The recommendation there is copied here:

A RAIDZ configuration with N disks of size X with P parity disks can hold approximately (N-P)*X bytes and can withstand P device(s) failing before data integrity is compromised.

  • Start a single-parity RAIDZ (raidz) configuration at 3 disks (2+1)
  • Start a double-parity RAIDZ (raidz2) configuration at 5 disks (3+2)
  • Start a triple-parity RAIDZ (raidz3) configuration at 8 disks (5+3)
  • (N+P) with P = 1 (raidz), 2 (raidz2), or 3 (raidz3) and N equals 2, 4, or 8
  • The recommended number of disks per group is between 3 and 9. If you have more disks, use multiple groups.

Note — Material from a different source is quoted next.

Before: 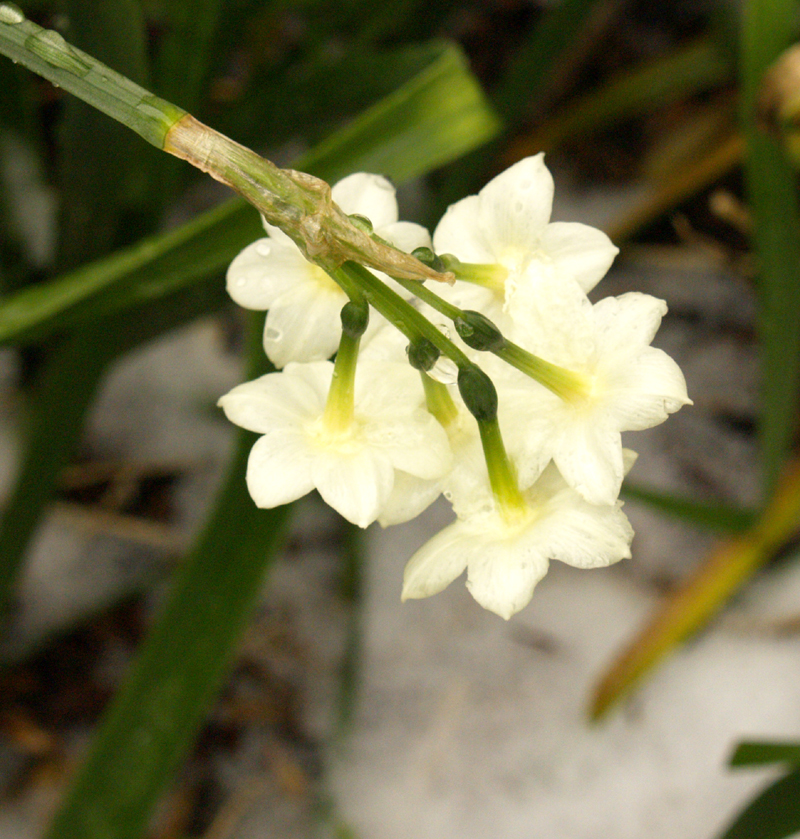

The odd sizing has to do with how RAIDZ distributes blocks across disks ("columns" in RAIDZ parlance). If the number of columns is not a power of 2 then ZFS generates "fake" I/Os to fill the stripe so there is I/O going to every column. RAIDZ is like RAID3 in that it uses sector-sized stripes (512 bytes for normal disks) so reading and writing less than full stripes causes contention and thus performance problems. This characteristic is why ZFS wants to have lots of RAM to use for RAIDZ readahead; otherwise, RAIDZ performance is utterly abysmal.

As far as I know there aren't requirements for RAM vs array size though there are guidelines based on some rough assumptions about working set size vs. array size. If you don't tend to access the same data then any amount of cache will do since it will never cache anything of value (except maybe a few top level directories).

(There are requirements for total RAM due to ARC being a hungry pig, though that is a different problem.)